A description of the implementation is available in [1] below. If you use this in your work, please cite [1].
[1] E. Battenberg and D. Wessel, “Accelerating non-negative matrix factorization for audio source separation on multi-core and many-core architectures,” in International Society for Music Information Retrieval Conference (ISMIR 2009), 2009.
Bibtex entry: ''' @inproceedings{battenberg2009accelerating, title={Accelerating nonnegative matrix factorization for audio source separation on multi-core and many-core architectures}, author={Battenberg, E. and Wessel, D.}, booktitle={10th International Society for Music Information Retrieval Conference (ISMIR 2009)}, year={2009} } '''
#Implementation Details:
Iterative NMF on Cuda: X = W*H
multiplicative updates
divergence cost function
nmf.cu contains an example usage of the update_div function.

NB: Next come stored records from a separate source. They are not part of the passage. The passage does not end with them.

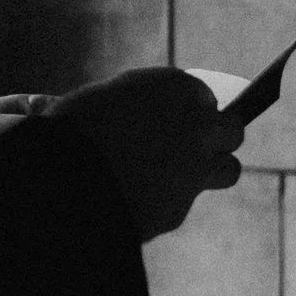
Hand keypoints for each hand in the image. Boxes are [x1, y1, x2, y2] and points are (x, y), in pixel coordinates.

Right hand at [50, 66, 242, 240]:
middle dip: (216, 139)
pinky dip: (165, 202)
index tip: (177, 119)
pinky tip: (135, 200)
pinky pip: (184, 202)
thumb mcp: (103, 99)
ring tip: (178, 177)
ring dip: (212, 172)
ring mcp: (195, 169)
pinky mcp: (181, 208)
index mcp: (177, 88)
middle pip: (232, 130)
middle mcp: (197, 125)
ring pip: (228, 169)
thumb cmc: (71, 130)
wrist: (62, 180)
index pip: (205, 97)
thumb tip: (143, 118)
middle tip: (192, 147)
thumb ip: (135, 104)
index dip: (191, 111)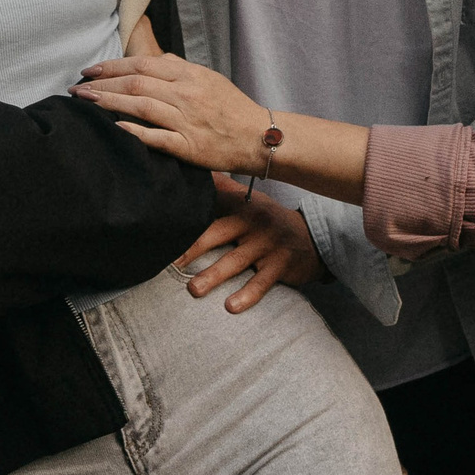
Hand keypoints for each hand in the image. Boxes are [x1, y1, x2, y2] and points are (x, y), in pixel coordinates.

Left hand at [74, 53, 276, 172]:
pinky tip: (115, 129)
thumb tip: (153, 61)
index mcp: (189, 75)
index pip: (142, 65)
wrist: (259, 136)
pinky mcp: (189, 147)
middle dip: (102, 84)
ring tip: (85, 102)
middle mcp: (185, 95)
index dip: (112, 66)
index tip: (89, 70)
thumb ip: (179, 69)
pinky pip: (157, 138)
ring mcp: (186, 121)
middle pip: (135, 84)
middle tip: (77, 87)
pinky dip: (135, 132)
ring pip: (141, 106)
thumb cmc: (232, 108)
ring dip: (109, 103)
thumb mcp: (208, 78)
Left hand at [179, 173, 324, 312]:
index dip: (188, 214)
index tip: (162, 223)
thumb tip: (194, 167)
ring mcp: (267, 244)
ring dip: (213, 275)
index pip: (210, 206)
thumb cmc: (269, 221)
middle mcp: (252, 222)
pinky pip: (261, 283)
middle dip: (193, 248)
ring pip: (236, 260)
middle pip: (218, 232)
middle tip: (171, 262)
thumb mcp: (249, 200)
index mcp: (240, 205)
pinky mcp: (280, 265)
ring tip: (193, 289)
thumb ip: (222, 188)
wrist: (313, 238)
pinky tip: (231, 307)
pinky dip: (247, 295)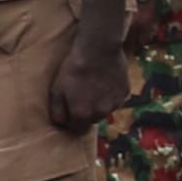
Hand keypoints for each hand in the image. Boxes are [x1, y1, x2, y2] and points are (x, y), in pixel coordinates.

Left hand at [48, 6, 127, 134]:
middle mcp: (100, 113)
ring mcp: (115, 104)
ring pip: (106, 110)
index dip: (73, 122)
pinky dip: (111, 94)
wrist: (97, 50)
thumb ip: (58, 111)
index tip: (71, 111)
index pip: (78, 130)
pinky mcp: (125, 93)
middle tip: (82, 95)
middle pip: (93, 120)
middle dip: (87, 112)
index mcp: (82, 115)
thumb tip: (61, 124)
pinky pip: (116, 99)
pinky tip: (104, 80)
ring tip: (94, 86)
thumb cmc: (73, 69)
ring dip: (100, 103)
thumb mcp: (56, 90)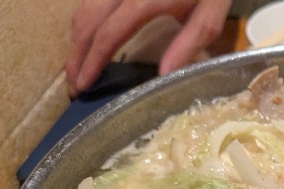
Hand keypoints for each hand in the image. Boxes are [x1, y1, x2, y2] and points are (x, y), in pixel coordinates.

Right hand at [66, 0, 231, 96]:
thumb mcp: (209, 16)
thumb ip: (188, 44)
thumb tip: (163, 76)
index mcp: (144, 0)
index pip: (108, 34)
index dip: (93, 61)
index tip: (84, 85)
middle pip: (86, 21)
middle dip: (76, 55)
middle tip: (74, 85)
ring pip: (83, 9)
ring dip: (77, 40)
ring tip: (78, 68)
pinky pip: (91, 0)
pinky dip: (85, 24)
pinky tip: (89, 43)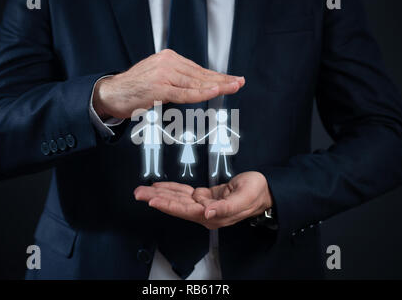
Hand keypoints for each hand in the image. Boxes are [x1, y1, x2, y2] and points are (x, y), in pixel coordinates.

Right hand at [92, 49, 244, 118]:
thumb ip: (177, 80)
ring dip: (217, 85)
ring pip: (196, 82)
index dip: (217, 75)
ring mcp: (163, 74)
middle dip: (222, 79)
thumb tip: (197, 87)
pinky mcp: (159, 88)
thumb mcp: (158, 78)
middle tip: (239, 82)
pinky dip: (201, 93)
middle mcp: (168, 62)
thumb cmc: (134, 88)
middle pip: (201, 74)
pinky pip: (185, 93)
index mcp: (169, 58)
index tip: (231, 79)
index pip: (198, 69)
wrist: (111, 93)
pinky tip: (215, 91)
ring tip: (233, 86)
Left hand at [134, 172, 272, 229]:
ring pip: (177, 198)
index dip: (168, 205)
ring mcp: (203, 205)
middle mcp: (205, 212)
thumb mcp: (244, 197)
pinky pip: (184, 193)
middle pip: (176, 205)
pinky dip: (172, 189)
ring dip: (160, 193)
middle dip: (156, 199)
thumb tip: (207, 214)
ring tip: (143, 189)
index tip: (152, 200)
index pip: (185, 210)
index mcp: (213, 215)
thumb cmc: (257, 192)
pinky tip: (161, 187)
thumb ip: (226, 207)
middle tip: (138, 193)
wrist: (264, 190)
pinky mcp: (204, 197)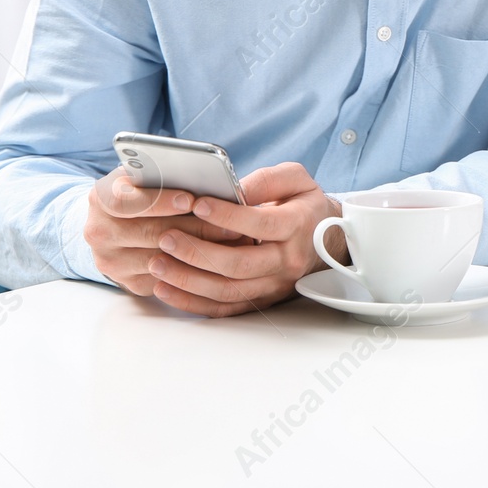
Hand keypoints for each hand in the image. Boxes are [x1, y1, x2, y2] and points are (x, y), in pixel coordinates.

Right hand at [83, 170, 251, 296]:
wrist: (115, 222)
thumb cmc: (142, 190)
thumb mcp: (144, 175)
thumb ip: (164, 174)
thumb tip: (205, 179)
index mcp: (102, 198)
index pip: (126, 202)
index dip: (159, 201)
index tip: (189, 199)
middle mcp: (100, 232)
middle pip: (151, 234)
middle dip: (196, 228)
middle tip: (231, 224)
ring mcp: (111, 261)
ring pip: (162, 259)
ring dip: (201, 251)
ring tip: (233, 240)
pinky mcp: (128, 282)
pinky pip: (166, 279)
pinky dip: (194, 269)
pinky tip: (219, 258)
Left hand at [140, 162, 343, 317]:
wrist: (330, 240)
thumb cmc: (305, 205)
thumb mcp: (297, 180)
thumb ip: (267, 180)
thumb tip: (234, 189)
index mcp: (297, 226)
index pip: (260, 224)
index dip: (227, 216)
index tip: (197, 204)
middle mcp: (287, 260)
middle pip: (239, 264)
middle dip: (198, 252)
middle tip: (166, 238)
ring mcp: (275, 284)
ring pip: (228, 290)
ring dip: (188, 280)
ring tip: (157, 263)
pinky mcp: (263, 300)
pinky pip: (225, 308)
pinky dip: (192, 303)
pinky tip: (165, 289)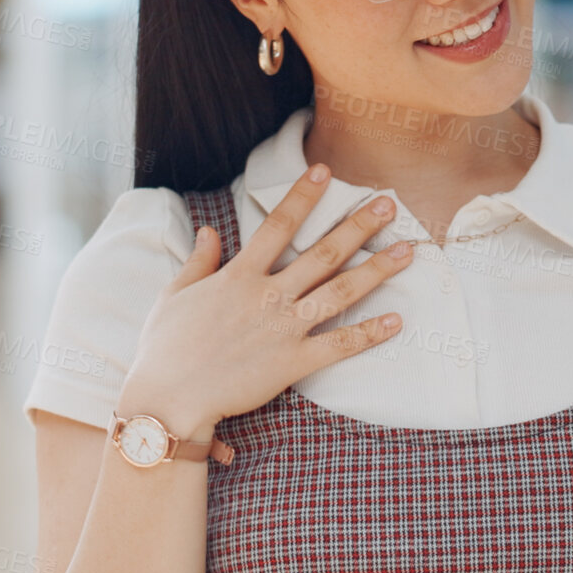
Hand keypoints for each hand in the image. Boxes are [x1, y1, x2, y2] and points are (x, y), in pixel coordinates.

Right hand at [121, 163, 414, 442]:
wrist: (168, 400)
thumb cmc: (164, 349)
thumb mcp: (174, 296)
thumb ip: (198, 262)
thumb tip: (208, 230)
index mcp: (238, 276)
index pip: (278, 226)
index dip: (303, 197)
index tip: (325, 172)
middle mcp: (267, 296)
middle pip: (323, 253)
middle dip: (359, 226)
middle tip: (390, 204)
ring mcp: (283, 329)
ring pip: (340, 293)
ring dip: (377, 271)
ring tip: (408, 252)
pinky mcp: (292, 363)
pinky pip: (338, 344)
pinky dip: (368, 333)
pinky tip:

The function read_matrix reads binary floats in from files and stores them in a matrix struct
- values need to be stored in column-major order, and the first two values in the file are integer dimensions of the matrix
- an example of how to create the binary files (from e.g. Matlab data) is contained in the matlab script matrix_export.m
- data can also just be stored in a column-major float array using the matrix struct and proper assignment of the dim values
The function update_div is where the work is done.
void update_div(
matrix W, matrix H,
matrix X,
float CONVERGE_THRESH,
int max_iter,
double t[10],
int verbose);
- W, H are initial values for the factor matrices
- X is the target matrix to be decomposed
- CONVERGE_THRESH is the convergence threshold (expressed as a ratio of cost function change to cost function value)
- max_iter is the maximum number of iterations
- double t[10] is a pointer to a double array of at least size 10 that will contain individual timing results for different computational pieces. (set this to NULL for normal use)
- verbose set to 1 if you want more text output, 0 otherwise